_Source data:_
· · · · · · ·
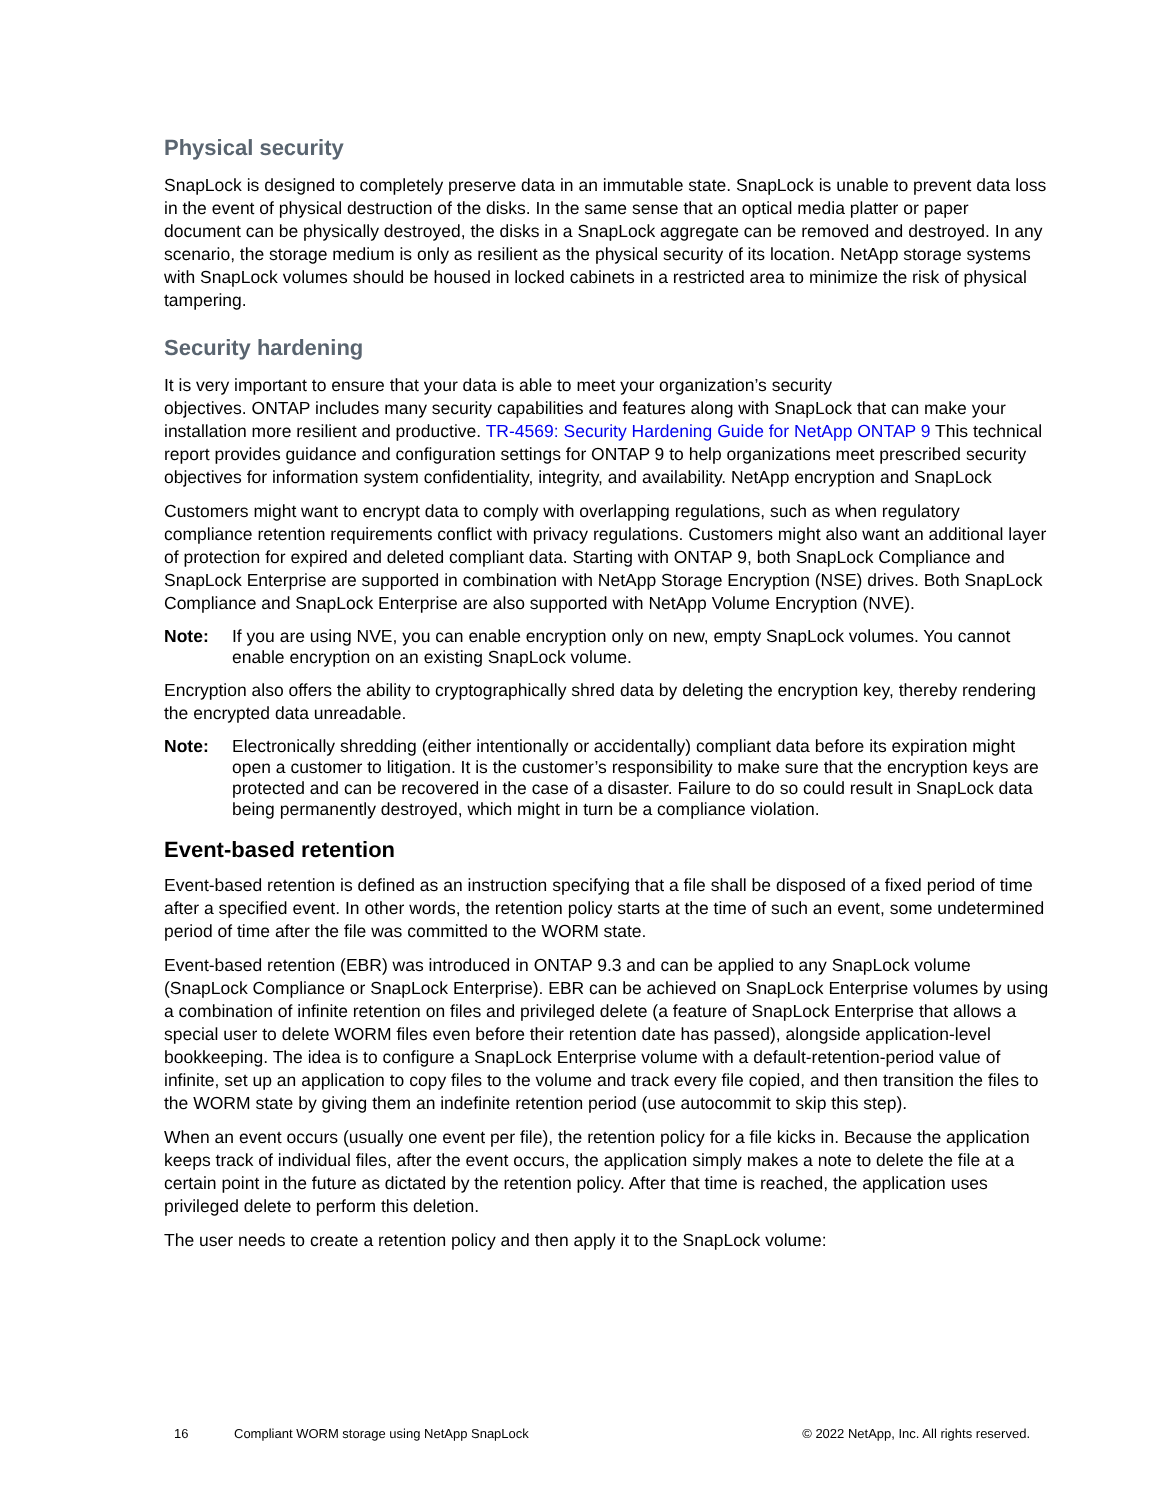Physical security
SnapLock is designed to completely preserve data in an immutable state. SnapLock is unable to prevent data loss in the event of physical destruction of the disks. In the same sense that an optical media platter or paper document can be physically destroyed, the disks in a SnapLock aggregate can be removed and destroyed. In any scenario, the storage medium is only as resilient as the physical security of its location. NetApp storage systems with SnapLock volumes should be housed in locked cabinets in a restricted area to minimize the risk of physical tampering.
Security hardening
It is very important to ensure that your data is able to meet your organization’s security
objectives. ONTAP includes many security capabilities and features along with SnapLock that can make your installation more resilient and productive. TR-4569: Security Hardening Guide for NetApp ONTAP 9 This technical report provides guidance and configuration settings for ONTAP 9 to help organizations meet prescribed security objectives for information system confidentiality, integrity, and availability. NetApp encryption and SnapLock
Customers might want to encrypt data to comply with overlapping regulations, such as when regulatory compliance retention requirements conflict with privacy regulations. Customers might also want an additional layer of protection for expired and deleted compliant data. Starting with ONTAP 9, both SnapLock Compliance and SnapLock Enterprise are supported in combination with NetApp Storage Encryption (NSE) drives. Both SnapLock Compliance and SnapLock Enterprise are also supported with NetApp Volume Encryption (NVE).
Note: If you are using NVE, you can enable encryption only on new, empty SnapLock volumes. You cannot enable encryption on an existing SnapLock volume.
Encryption also offers the ability to cryptographically shred data by deleting the encryption key, thereby rendering the encrypted data unreadable.
Note: Electronically shredding (either intentionally or accidentally) compliant data before its expiration might open a customer to litigation. It is the customer’s responsibility to make sure that the encryption keys are protected and can be recovered in the case of a disaster. Failure to do so could result in SnapLock data being permanently destroyed, which might in turn be a compliance violation.
Event-based retention
Event-based retention is defined as an instruction specifying that a file shall be disposed of a fixed period of time after a specified event. In other words, the retention policy starts at the time of such an event, some undetermined period of time after the file was committed to the WORM state.
Event-based retention (EBR) was introduced in ONTAP 9.3 and can be applied to any SnapLock volume (SnapLock Compliance or SnapLock Enterprise). EBR can be achieved on SnapLock Enterprise volumes by using a combination of infinite retention on files and privileged delete (a feature of SnapLock Enterprise that allows a special user to delete WORM files even before their retention date has passed), alongside application-level bookkeeping. The idea is to configure a SnapLock Enterprise volume with a default-retention-period value of infinite, set up an application to copy files to the volume and track every file copied, and then transition the files to the WORM state by giving them an indefinite retention period (use autocommit to skip this step).
When an event occurs (usually one event per file), the retention policy for a file kicks in. Because the application keeps track of individual files, after the event occurs, the application simply makes a note to delete the file at a certain point in the future as dictated by the retention policy. After that time is reached, the application uses privileged delete to perform this deletion.
The user needs to create a retention policy and then apply it to the SnapLock volume:
16 Compliant WORM storage using NetApp SnapLock © 2022 NetApp, Inc. All rights reserved.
· · · · · · ·
_Exercise:_ The output is the lines from the start of the data above through the line containing "objectives. ONTAP includes", unchanged, with any picture left out.

_Written response:_
Physical security
SnapLock is designed to completely preserve data in an immutable state. SnapLock is unable to prevent data loss in the event of physical destruction of the disks. In the same sense that an optical media platter or paper document can be physically destroyed, the disks in a SnapLock aggregate can be removed and destroyed. In any scenario, the storage medium is only as resilient as the physical security of its location. NetApp storage systems with SnapLock volumes should be housed in locked cabinets in a restricted area to minimize the risk of physical tampering.
Security hardening
It is very important to ensure that your data is able to meet your organization’s security
objectives. ONTAP includes many security capabilities and features along with SnapLock that can make your installation more resilient and productive. TR-4569: Security Hardening Guide for NetApp ONTAP 9 This technical report provides guidance and configuration settings for ONTAP 9 to help organizations meet prescribed security objectives for information system confidentiality, integrity, and availability. NetApp encryption and SnapLock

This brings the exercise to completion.